** GIVEN PASSAGE **
* * * * * * *

Credit card skimmers on gas pumps and ATMs are more common than you think — and anyone (including yours truly) can get hit by them.
Now, there’s an app that might just stop you from getting stung in the future.
The app, currently only available for Android, works by looking for a Bluetooth module nearby that’s commonly used in modern credit card skimmers. The module sits on a palm-sized circuit board, and it can be plugged into a credit card reader, hidden from sight, which steals every card number that it reads.
Using Bluetooth lets the perpetrator wirelessly download a list of card numbers from nearby, without drawing attention.
As smart as these skimmers are, the downside is that just like other Bluetooth devices, many of these skimmers broadcast their existence — meaning anyone who knows what to look for can spot them ahead of time.
“Initially this blew my mind,” said Nathan Seidle, who runs Boulder, Colo.-based electronics store SparkFun, who wrote about the skimmer app in a detailed blog post. “If I were to design a Bluetooth skimmer I would program the module to not broadcast its ID.”
“Years ago it took someone with knowledge and skills to build a credit card skimmer,” he said. “Now criminals are buying these off the shelf with very little knowledge and slapping them together.”
Seidle was handed three Bluetooth-enabled credit card skimmers by a law enforcement agency. These tiny skimmers were found plugged into the credit card readers in several gas pumps. Installing one in a target gas pump or ATM can reportedly take less than a minute, but they can sit there unnoticed for hours, day, or weeks. Every time a card goes in, the card reader passes the card data in clear-text to the skimmer and stores the information — the victim is none the wiser until they see charges on their credit card.
As it happens, all three of the skimmers use the same easy-to-use Bluetooth module, often used in educational or hobby projects, and it can be picked up for a few dollars each.
But their cheapness comes at a cost (excuse the pun): They’re not very secure.

* * * * * * *

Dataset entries

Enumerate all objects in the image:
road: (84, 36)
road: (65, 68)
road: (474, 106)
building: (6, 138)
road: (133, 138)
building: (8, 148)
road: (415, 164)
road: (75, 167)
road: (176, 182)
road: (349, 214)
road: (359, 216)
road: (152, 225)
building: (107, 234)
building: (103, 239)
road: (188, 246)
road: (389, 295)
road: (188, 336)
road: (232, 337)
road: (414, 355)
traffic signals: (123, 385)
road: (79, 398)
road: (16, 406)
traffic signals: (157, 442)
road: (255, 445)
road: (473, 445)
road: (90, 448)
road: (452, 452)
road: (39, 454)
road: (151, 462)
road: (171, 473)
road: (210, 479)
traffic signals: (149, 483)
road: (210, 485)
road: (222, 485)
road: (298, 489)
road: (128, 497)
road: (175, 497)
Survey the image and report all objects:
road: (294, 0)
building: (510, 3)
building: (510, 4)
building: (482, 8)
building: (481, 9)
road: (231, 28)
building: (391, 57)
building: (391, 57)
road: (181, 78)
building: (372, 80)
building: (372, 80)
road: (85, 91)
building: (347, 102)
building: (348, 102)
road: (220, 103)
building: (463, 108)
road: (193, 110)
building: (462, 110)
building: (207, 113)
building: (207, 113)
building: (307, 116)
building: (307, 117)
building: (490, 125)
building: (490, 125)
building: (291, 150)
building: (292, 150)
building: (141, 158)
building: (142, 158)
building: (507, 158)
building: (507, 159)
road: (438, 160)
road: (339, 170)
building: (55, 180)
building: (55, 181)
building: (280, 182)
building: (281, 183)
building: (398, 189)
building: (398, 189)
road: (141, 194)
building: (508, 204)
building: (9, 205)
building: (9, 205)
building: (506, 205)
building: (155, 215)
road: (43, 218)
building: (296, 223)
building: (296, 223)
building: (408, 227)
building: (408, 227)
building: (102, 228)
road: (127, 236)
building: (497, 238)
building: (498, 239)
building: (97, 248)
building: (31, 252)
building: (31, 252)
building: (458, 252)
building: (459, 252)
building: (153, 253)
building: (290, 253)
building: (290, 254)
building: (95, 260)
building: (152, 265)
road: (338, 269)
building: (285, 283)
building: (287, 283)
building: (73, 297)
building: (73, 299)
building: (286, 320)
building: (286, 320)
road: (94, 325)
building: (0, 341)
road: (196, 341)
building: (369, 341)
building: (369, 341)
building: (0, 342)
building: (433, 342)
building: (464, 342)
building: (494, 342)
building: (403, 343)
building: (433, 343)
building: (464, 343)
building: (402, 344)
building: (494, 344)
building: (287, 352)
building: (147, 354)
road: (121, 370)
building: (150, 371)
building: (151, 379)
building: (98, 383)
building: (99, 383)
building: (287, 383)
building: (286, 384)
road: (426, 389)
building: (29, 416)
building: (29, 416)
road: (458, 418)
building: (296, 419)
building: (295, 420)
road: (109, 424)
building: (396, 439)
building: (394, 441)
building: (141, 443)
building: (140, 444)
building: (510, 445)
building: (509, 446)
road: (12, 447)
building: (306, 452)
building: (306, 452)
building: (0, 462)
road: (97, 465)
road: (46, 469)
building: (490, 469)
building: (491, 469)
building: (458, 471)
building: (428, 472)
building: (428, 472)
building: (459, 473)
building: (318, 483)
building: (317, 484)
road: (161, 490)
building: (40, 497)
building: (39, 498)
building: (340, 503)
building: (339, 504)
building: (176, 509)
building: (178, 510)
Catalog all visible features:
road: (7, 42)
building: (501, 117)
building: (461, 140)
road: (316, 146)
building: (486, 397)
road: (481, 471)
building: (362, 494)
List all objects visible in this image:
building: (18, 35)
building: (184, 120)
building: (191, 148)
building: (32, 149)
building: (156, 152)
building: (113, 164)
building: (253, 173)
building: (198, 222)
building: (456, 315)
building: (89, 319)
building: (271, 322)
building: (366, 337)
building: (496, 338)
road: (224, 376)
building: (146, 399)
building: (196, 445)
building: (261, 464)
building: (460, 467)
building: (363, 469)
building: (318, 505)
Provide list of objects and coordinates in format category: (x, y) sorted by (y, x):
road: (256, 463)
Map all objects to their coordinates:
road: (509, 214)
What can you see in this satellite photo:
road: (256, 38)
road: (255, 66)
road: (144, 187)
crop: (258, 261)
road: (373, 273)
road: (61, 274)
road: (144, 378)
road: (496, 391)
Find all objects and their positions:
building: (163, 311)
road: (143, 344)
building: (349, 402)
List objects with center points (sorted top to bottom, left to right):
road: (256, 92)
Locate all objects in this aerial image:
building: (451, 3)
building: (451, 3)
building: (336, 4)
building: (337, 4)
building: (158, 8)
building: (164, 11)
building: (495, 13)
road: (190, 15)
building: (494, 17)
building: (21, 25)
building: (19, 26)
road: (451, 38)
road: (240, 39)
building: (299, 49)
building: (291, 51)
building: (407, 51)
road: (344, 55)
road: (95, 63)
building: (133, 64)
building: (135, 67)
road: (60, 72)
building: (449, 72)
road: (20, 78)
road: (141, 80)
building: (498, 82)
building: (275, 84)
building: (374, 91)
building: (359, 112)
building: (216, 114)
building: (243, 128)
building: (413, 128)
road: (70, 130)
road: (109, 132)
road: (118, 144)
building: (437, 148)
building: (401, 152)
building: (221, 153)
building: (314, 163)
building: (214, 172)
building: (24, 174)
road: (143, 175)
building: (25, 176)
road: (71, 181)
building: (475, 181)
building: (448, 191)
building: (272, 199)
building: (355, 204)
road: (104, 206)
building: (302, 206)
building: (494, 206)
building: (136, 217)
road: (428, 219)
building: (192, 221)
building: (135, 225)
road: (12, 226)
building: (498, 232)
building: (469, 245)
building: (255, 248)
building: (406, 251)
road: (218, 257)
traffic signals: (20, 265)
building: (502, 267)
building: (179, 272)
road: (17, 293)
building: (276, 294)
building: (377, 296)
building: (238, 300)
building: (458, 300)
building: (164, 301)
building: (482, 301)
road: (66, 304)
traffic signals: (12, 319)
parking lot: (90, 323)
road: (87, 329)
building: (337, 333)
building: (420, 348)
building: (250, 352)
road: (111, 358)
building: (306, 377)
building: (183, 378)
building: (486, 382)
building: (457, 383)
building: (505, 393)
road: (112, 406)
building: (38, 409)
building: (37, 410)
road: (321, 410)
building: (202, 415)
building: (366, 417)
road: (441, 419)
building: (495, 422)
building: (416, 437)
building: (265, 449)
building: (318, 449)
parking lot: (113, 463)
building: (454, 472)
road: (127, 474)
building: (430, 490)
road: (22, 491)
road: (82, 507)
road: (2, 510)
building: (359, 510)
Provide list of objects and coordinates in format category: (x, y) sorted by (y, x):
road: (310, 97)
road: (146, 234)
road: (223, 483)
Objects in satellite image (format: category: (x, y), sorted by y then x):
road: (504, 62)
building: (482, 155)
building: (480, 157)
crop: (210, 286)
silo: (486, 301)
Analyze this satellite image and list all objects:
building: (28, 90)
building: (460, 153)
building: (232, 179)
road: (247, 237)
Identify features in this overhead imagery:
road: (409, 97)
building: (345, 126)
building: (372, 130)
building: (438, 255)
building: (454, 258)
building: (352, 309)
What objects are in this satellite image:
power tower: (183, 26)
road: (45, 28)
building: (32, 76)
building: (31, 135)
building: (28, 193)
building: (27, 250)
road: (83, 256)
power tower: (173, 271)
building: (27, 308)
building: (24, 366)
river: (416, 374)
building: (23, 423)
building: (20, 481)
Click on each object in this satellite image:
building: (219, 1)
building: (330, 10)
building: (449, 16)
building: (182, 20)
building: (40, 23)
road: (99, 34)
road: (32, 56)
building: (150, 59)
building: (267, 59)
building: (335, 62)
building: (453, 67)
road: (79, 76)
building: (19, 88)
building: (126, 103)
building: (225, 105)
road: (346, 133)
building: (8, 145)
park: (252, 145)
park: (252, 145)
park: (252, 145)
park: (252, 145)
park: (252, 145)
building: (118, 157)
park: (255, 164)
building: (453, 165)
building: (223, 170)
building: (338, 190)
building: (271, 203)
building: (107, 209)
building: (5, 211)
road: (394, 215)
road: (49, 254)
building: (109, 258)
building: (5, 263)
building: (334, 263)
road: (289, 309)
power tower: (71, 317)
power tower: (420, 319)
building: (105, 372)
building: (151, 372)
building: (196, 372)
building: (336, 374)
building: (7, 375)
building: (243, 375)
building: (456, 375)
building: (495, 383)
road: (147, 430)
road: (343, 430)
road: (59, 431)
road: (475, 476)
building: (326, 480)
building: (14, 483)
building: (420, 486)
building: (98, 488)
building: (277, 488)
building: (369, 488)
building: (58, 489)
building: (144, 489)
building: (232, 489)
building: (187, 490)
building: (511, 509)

* * * * * * *

** TASK INSTRUCTIONS **
**1)** Using the skimmer article, decide whether each statement agrees with it, and answer yes or no with the deciding words quoted from the text: (a) The app is currently available only for Android. (b) Seidle received five skimmers from a law enforcement agency. (c) Installing a skimmer in a gas pump or ATM reportedly takes several hours.
**2)** Rewrite the stretch of the skimmer article from "Seidle was handed" through "few dollars each.", substituting "police department" for "law enforcement agency".
**3)** According to the skimmer article, why can these skimmers be spotted ahead of time? Answer in one to three sentences.

** PROBLEM SOLUTIONS **
**1)**
(a) Yes: "The app, currently only available for Android"
(b) No: "Seidle was handed three Bluetooth-enabled credit card skimmers by a law enforcement agency."
(c) No: "Installing one in a target gas pump or ATM can reportedly take less than a minute"

**2)**
Seidle was handed three Bluetooth-enabled credit card skimmers by a police department. These tiny skimmers were found plugged into the credit card readers in several gas pumps. Installing one in a target gas pump or ATM can reportedly take less than a minute, but they can sit there unnoticed for hours, day, or weeks. Every time a card goes in, the card reader passes the card data in clear-text to the skimmer and stores the information — the victim is none the wiser until they see charges on their credit card.
As it happens, all three of the skimmers use the same easy-to-use Bluetooth module, often used in educational or hobby projects, and it can be picked up for a few dollars each.

**3)** Like other Bluetooth devices, many of these skimmers broadcast their existence. This means anyone who knows what to look for can spot them before using the card reader.